The smoothing function is only non zero when the particle is within the *smoothing radius*, *h*, of other particles. This lends itself well to optimisation. I have integrated a grid-based to ensure that when computing the density, pressure and net-force on a particle, only the particles immediate neighbours are considered. This grid is designed to trade off storage in favour of cache-speed, storing copies of particles in a vector rather than references to these particles. In conjuction with the effective limit of how many particles can physically inhabit the grid, the grid linearises the time complexity of the calculations.

Particles in SPH are discrete. In order to display a contiguous surface, a mesh must be generated. I have implemented a marching squares algorithm, which produces a mesh by evaluating the density field of the fluid at discrete points. The actual generation of the mesh was performed in an OpenGL geometry shader, which uses the parallel computing power of the GPU to add vertices to a surface. This allows for generating high resolution surfaces.

The use of a grid also makes for efficient multithreading. The grid cells can be divided evenly by worker threads, which each are responsible for calculating certain particles. This is used to great effect in the renderer, which uses multiple threads to evaluate the fluid density.

I've made a conscious effort throughout this project to use modern C++ features.

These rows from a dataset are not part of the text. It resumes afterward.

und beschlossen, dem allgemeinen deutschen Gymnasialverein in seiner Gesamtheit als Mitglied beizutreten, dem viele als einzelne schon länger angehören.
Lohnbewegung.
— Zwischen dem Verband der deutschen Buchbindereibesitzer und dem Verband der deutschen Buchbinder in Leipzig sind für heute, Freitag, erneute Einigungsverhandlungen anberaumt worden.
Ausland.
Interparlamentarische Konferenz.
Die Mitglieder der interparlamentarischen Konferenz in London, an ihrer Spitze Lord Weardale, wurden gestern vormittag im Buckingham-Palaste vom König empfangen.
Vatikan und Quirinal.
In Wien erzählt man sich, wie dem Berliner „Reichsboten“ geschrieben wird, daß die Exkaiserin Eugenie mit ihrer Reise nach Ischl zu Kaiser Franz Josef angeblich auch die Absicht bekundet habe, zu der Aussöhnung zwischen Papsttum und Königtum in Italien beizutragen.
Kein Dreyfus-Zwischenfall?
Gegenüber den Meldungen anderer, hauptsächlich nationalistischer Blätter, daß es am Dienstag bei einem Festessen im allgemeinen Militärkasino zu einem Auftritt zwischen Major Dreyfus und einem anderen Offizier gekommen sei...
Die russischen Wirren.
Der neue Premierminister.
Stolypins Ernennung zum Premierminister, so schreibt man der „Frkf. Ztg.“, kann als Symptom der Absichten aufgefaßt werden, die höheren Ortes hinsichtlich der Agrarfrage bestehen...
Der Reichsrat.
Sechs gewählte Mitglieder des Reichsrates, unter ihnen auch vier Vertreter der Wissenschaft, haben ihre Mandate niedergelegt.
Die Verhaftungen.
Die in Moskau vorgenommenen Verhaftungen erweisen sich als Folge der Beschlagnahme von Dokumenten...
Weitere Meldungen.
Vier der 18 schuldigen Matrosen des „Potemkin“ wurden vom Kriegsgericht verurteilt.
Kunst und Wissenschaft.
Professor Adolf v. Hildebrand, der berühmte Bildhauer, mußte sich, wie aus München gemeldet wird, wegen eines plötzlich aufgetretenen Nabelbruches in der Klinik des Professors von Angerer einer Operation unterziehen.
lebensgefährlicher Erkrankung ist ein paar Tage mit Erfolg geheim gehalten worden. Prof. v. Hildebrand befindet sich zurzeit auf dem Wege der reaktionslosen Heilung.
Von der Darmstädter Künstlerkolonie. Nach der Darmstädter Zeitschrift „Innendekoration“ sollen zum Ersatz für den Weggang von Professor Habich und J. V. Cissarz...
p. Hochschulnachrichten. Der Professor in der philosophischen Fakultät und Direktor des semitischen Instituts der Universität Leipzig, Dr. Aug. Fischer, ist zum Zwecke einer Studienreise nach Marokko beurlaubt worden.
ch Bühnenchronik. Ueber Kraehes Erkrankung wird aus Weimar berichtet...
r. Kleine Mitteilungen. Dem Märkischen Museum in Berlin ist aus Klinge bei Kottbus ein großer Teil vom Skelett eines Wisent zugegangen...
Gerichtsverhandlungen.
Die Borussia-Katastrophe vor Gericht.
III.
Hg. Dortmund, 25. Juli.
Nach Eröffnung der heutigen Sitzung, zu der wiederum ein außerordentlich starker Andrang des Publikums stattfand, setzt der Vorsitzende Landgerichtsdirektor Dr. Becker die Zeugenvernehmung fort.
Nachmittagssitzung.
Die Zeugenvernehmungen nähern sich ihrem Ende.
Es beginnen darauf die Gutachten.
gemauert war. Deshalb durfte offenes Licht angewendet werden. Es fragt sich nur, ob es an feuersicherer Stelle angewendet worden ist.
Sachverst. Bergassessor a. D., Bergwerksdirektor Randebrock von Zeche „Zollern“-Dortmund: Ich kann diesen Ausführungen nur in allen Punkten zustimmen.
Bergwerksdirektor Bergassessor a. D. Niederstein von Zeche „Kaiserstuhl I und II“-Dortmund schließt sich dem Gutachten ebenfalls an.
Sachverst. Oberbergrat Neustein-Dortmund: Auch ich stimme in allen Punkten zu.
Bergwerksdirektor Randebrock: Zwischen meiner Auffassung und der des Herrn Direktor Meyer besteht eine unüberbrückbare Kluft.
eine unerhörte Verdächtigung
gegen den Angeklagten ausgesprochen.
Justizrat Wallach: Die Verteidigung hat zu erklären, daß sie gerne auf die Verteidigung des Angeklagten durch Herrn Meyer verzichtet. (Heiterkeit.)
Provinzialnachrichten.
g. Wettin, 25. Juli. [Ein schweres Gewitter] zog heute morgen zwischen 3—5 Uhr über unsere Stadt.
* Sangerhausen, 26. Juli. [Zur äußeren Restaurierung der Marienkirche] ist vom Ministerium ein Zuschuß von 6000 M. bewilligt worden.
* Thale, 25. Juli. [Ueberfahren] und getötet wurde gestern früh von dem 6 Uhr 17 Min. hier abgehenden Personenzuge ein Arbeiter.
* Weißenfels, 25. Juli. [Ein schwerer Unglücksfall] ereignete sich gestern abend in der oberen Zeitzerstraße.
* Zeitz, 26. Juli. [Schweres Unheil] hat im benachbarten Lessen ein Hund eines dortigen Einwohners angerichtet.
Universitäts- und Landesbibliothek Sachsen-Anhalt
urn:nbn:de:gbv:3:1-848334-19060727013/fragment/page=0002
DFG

These include:

- RAII
- Smart pointers to avoid memory leaks
- Smart iterators to avoid bounds errors
- Platform independent threads and mutexes

The main future work to be explored in this project is to make use of the GPU, either in CUDA, Vulkan, or a Compute Shader, to perform all fluid calculations on the GPU. That would greatly accelerate the computation, and allow orders of magnitude more particles. In addition, although in theory the simulation code would work in three dimensions, the rendered requires extension to support 3D surfaces.